SELECTED EXTRACT →
========================
Demonic Possession of Animals

 

            What happened in the Garden of Eden was that Satan entered into the body of the serpent and spoke to Eve through the serpent. When an evil spirit takes possession of a body it is commonly called demonic possession. That it in reality happens on occasion need not be reinforced here. But the question is, can it happen to animals? The answer, according to scripture, is yes. In the Gospels is given the peculiar account of the devils calling themselves “Legion,” who possessed the body of some poor man. When Jesus cast them out, an interesting thing happened:

 

And there was there an herd of many swine feeding on the mountain: and they besought him that he would suffer them to enter into them. And he suffered them. Then went the devils out of the man, and entered into the swine: and the herd ran violently down a steep place into the lake, and were choked. (Luke 8:32-33)

 

Animals and the Power of Speech

 

Was Eve surprised when a serpent began talking to her? Perhaps not. At this time in the earth’s existence, it was in a paradisiacal state and animals and men lived in harmony together, as they will again in the Millennium (Isaiah 11:6-9; 65:17-25, D&C 101:26). In such a paradise, it is conceivable that animals will have the power to communicate. This idea is strengthened in the fact that the Lord opened the mouth of a beast of burden so that it spoke to its master:

 

And Balaam rose up in the morning, and saddled his ass, and went with the princes of Moab. And God's anger was kindled because he went: and the angel of the LORD stood in the way for an adversary against him. Now he was riding upon his ass, and his two servants were with him. And the ass saw the angel of the LORD standing in the way, and his sword drawn in his hand: and the ass turned aside out of the way, and went into the field: and Balaam smote the ass, to turn her into the way. But the angel of the LORD stood in a path of the vineyards, a wall being on this side, and a wall on that side. And when the ass saw the angel of the LORD, she thrust herself unto the wall, and crushed Balaam's foot against the wall: and he smote her again. And the angel of the LORD went further, and stood in a narrow place, where was no way to turn either to the right hand or to the left. And when the ass saw the angel of the LORD, she fell down under Balaam: and Balaam's anger was kindled, and he smote the ass with a staff. And the LORD opened the mouth of the ass, and she said unto Balaam, What have I done unto thee, that thou hast smitten me these three times? And Balaam said unto the ass, Because thou hast mocked me: I would there were a sword in mine hand, for now would I kill thee. And the ass said unto Balaam, Am not I thine ass, upon which thou hast ridden ever since I was thine unto this day? was I ever wont to do so unto thee? (Numbers 22:21-30.)
========================
ENTRIES SUPPLIED →

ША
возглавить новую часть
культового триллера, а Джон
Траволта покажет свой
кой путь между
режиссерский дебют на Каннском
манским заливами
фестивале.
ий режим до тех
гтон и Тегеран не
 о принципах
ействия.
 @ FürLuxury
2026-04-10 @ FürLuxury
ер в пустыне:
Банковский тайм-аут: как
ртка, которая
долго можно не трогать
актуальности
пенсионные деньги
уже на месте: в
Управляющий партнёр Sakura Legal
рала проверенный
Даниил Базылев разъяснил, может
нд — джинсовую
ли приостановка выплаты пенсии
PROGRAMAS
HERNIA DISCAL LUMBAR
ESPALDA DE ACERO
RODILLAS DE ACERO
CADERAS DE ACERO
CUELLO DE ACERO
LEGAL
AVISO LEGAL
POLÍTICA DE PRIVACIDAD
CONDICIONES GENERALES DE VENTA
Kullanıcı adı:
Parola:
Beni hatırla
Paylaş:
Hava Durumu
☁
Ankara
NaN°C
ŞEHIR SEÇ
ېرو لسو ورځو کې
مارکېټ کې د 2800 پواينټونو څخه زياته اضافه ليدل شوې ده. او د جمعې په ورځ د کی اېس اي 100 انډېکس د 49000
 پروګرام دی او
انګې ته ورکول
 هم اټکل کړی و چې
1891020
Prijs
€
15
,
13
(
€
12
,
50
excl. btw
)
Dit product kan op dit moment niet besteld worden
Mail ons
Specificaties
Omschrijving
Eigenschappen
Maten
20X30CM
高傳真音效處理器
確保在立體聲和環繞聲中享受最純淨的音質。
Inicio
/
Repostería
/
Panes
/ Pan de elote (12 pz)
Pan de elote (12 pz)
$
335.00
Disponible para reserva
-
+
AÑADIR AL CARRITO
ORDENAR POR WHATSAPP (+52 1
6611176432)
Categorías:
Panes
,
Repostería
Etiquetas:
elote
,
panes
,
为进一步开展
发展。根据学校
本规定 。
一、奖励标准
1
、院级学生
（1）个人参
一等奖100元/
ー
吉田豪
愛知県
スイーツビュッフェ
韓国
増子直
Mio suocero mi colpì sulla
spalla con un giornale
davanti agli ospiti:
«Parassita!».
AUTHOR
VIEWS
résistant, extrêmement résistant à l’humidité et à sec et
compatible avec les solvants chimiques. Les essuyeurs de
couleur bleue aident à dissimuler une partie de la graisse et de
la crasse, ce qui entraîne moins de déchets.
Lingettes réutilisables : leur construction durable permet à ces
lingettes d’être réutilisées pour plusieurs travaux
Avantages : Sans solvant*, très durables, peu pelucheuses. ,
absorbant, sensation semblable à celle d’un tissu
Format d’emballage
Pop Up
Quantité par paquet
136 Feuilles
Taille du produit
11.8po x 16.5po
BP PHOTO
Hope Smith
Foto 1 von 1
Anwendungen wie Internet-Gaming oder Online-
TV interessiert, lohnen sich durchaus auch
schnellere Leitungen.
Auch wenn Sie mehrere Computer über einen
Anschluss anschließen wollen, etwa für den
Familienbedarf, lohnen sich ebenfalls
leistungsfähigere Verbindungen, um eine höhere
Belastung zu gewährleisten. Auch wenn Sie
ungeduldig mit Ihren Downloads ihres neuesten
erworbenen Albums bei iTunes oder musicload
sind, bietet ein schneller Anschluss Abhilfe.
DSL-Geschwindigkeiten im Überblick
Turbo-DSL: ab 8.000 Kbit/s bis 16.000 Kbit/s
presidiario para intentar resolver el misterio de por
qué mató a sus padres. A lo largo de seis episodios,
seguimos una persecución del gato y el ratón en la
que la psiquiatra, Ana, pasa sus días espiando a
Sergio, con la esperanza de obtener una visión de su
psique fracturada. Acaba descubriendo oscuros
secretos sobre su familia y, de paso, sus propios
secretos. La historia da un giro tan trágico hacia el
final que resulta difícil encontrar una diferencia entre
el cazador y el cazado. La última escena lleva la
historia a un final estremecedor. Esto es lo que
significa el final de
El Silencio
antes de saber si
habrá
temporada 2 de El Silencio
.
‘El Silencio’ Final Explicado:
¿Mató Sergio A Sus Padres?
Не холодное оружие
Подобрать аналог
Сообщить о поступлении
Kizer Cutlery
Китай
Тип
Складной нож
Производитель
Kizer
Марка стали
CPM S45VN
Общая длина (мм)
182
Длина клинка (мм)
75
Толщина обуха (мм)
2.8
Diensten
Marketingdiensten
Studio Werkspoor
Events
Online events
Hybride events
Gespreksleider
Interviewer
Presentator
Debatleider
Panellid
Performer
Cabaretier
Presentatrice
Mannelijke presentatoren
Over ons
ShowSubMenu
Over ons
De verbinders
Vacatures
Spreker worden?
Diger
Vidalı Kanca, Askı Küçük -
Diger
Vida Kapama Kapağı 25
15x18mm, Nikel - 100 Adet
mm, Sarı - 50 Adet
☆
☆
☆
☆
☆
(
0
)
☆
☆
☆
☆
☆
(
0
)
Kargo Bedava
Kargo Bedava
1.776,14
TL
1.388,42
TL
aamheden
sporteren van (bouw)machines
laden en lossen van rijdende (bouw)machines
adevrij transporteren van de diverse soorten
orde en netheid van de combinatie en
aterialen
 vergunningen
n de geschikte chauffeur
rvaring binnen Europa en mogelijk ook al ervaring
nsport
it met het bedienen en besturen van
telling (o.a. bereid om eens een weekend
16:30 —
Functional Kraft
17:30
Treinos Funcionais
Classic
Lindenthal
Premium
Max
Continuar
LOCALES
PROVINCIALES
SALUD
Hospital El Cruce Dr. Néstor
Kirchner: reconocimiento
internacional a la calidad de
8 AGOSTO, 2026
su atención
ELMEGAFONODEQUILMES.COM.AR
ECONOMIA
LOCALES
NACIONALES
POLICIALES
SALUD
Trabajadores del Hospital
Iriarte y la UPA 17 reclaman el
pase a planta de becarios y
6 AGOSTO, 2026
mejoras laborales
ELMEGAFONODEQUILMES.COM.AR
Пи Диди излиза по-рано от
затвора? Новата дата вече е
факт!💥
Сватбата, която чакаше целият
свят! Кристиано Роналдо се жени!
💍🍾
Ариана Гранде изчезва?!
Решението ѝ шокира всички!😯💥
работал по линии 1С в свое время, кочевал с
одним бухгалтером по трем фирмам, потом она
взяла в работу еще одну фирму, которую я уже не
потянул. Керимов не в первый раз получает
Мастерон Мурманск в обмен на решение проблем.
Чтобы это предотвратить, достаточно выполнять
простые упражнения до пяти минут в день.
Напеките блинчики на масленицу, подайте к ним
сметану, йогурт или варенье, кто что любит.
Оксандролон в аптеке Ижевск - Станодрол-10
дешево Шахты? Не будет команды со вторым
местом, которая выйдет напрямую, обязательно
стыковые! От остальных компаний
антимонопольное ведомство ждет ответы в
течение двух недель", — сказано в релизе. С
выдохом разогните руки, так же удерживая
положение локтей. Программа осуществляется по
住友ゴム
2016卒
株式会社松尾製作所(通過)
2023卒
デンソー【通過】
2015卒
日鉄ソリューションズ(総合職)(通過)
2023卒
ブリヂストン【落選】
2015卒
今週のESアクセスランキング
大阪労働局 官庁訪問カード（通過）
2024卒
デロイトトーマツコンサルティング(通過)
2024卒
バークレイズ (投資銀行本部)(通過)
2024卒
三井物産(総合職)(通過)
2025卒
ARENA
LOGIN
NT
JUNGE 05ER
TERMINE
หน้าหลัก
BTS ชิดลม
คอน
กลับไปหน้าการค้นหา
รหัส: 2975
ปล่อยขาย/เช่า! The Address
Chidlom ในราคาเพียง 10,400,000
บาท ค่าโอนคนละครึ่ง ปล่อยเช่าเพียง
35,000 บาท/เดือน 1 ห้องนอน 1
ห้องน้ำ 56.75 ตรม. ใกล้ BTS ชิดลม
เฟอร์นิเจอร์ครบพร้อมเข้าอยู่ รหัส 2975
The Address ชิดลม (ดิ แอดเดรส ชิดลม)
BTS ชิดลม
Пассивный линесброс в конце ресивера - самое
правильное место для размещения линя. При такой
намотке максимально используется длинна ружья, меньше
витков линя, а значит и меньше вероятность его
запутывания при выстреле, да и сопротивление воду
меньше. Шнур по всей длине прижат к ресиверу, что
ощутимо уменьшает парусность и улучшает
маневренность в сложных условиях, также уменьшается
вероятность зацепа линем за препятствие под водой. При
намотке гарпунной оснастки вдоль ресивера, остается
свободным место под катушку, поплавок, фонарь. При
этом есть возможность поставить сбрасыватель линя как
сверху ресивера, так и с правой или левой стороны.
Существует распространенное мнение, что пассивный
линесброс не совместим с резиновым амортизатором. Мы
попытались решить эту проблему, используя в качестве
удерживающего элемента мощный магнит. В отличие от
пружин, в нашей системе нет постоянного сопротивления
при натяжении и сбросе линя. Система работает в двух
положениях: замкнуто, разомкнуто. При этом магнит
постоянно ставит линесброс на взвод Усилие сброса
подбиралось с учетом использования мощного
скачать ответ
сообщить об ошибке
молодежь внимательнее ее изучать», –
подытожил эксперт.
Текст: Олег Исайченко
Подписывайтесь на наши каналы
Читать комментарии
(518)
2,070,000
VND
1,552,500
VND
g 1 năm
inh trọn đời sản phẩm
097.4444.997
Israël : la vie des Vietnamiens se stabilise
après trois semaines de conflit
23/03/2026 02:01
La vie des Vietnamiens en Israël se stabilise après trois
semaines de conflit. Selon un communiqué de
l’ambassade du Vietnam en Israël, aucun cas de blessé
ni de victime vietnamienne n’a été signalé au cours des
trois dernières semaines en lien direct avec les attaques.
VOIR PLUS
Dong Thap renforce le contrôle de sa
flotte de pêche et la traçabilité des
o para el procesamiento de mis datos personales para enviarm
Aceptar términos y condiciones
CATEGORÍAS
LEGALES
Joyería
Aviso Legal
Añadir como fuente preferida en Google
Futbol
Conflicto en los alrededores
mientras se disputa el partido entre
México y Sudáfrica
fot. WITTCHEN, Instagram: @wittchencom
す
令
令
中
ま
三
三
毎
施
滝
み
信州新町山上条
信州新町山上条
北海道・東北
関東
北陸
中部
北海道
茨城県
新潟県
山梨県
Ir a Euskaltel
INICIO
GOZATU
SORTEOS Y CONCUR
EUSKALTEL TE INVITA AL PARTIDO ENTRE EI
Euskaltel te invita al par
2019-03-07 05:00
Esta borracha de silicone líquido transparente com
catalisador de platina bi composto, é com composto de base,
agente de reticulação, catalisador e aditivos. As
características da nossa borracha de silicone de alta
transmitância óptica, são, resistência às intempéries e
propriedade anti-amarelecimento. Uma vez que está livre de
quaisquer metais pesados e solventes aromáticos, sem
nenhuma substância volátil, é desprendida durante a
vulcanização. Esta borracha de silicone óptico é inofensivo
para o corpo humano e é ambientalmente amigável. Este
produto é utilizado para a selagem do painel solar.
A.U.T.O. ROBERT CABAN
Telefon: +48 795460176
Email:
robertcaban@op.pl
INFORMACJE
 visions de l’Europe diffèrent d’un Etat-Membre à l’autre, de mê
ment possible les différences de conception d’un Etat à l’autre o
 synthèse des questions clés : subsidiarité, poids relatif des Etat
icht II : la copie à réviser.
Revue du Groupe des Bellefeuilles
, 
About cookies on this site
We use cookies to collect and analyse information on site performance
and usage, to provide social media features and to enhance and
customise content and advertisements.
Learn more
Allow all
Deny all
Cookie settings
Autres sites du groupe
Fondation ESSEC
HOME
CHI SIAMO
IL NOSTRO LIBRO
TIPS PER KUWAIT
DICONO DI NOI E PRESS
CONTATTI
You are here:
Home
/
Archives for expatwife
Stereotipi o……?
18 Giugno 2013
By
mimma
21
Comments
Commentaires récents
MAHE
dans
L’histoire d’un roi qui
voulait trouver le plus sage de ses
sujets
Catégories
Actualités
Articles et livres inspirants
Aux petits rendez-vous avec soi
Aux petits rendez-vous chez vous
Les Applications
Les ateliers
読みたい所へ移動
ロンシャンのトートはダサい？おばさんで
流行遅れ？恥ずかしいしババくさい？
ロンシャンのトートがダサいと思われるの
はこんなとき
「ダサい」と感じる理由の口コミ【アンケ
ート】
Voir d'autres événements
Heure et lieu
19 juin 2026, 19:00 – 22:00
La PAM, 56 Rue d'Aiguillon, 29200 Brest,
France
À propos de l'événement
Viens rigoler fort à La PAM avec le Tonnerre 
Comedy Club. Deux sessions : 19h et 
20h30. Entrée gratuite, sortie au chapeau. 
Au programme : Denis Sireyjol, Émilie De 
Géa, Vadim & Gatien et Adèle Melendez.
========================
TASK INSTRUCTIONS →
1) Summarize the passage on animals in scripture in two sentences.
2) Reproduce the portion of the passage on animals in scripture starting with "And there was" and going on through "choked. (Luke 8:32-33)".
The data above is separate material and is not part of the passage on animals in scripture.

REPLIES →
1) The passage holds that, according to scripture, demonic possession can happen to animals, as when Satan entered the serpent to speak to Eve and when the devils called "Legion" left a man and entered a herd of swine (Luke 8:32-33). It also suggests that animals in a paradisiacal state may have the power to communicate, an idea supported by the Lord opening the mouth of Balaam's ass so that it spoke to its master (Numbers 22:21-30).

2)
And there was there an herd of many swine feeding on the mountain: and they besought him that he would suffer them to enter into them. And he suffered them. Then went the devils out of the man, and entered into the swine: and the herd ran violently down a steep place into the lake, and were choked. (Luke 8:32-33)